Drivers of the Artificial Intelligence (AI) in the Retail Market
AI-based chatbot recruiting is rapidly gaining traction in the retail market due to its significant enhancement of customer service quality. These chatbots provide tailored and purposeful responses, encouraging customer loyalty. For instance, upliance.ai integrated ChatGPT in May 2023, with DelishUp, a smart cooking companion, automating the cooking process for a seamless experience. The company plans to expand into the home appliances sector, solidifying its presence in AI across outdoor markets. Leveraging NLP and ML technologies, AI chatbots have become more human-like, enabling companies to gather real-time data on customer preferences. Additionally, these chatbots can understand customer attitudes, emotions, and behavior patterns, improving their responsiveness and relationship-building capabilities.
Restraints in the Artificial Intelligence (AI) in the Retail Market
Well-known retail brands constantly seek the latest technologies to enhance customer engagement, but numerous factors can limit growth in developing markets. Major retailers like Walmart have likely adopted artificial intelligence (AI) to manage both in-store and online platforms. Before the emergence of blockchain technology, SMEs and startups faced significant barriers to adopting modern technology, primarily due to a lack of necessary infrastructure and technical skills. According to IBM's cloud-data service, 37% of practitioners believe that the scarcity of AI expertise is a major obstacle to implementing these technologies.

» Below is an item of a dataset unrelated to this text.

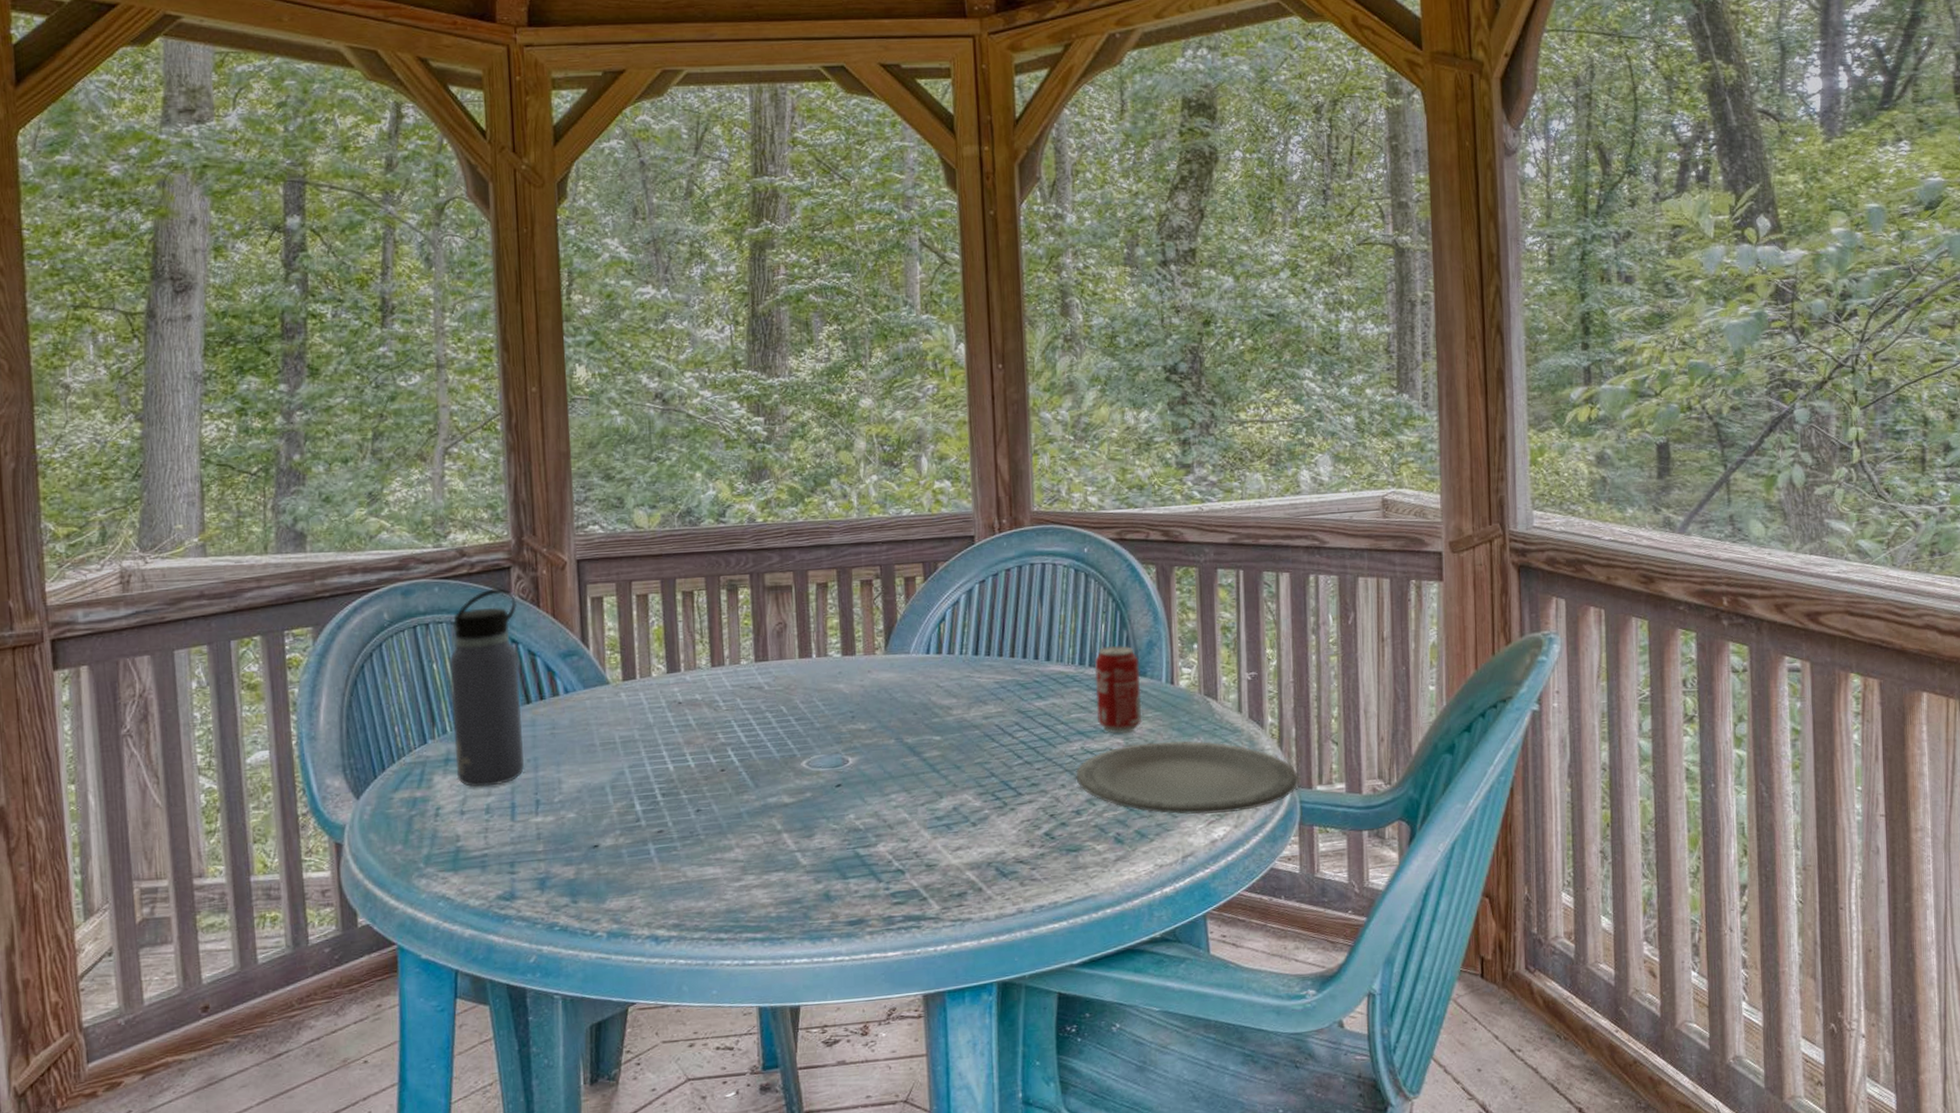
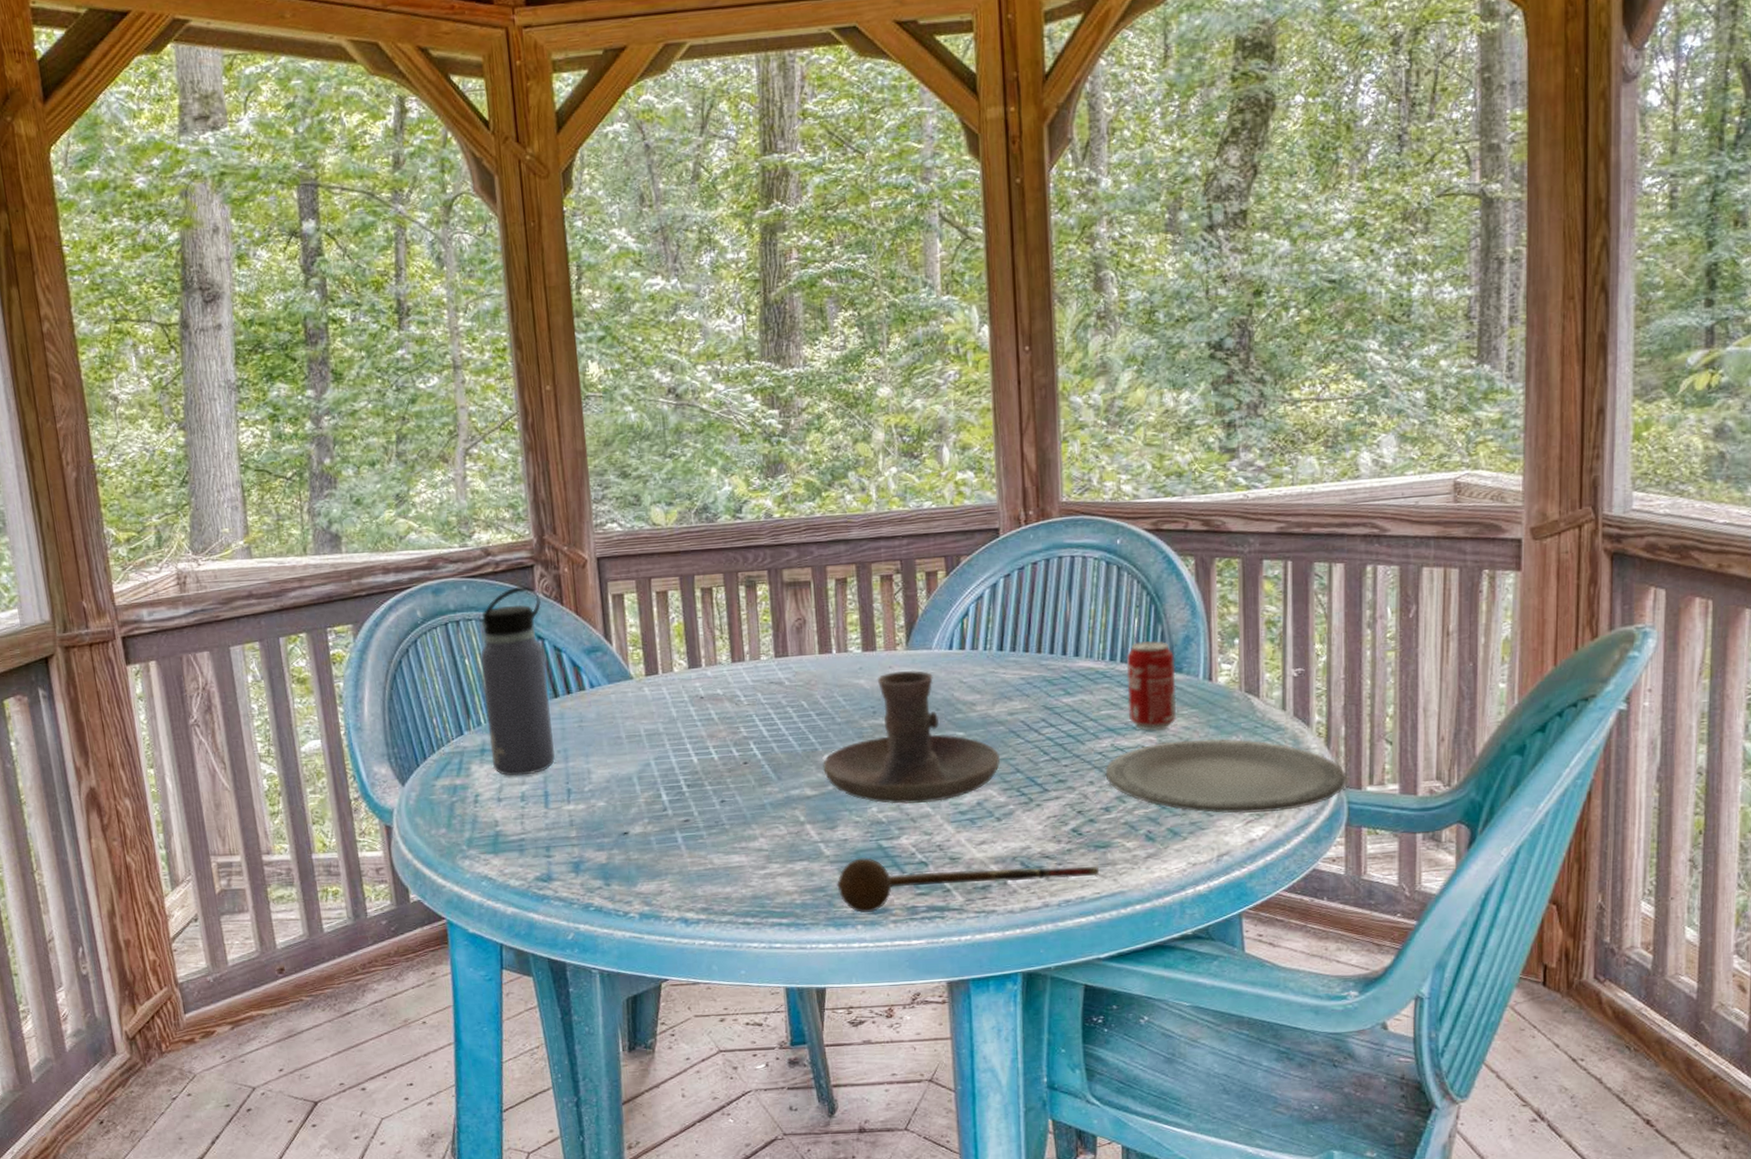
candle holder: none [800,674,975,811] -> present [822,670,1000,804]
spoon: none [813,866,1071,924] -> present [837,858,1099,913]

Market Trends of the Artificial Intelligence (AI) in the Retail Market
The e-commerce and online retail markets are witnessing a surge in demand as consumers increasingly utilize innovative methods for product descriptions, such as images, videos, and voice-assisted searches via mobile internet and smartphones. AI in visual search has become more effective by leveraging data collection and data mining. AI-powered shopping apps (visual search engines) utilize advanced AI features to analyze, track, and predict emerging shopping trends, thereby enhancing the overall shopping experience and increasing consumer engagement.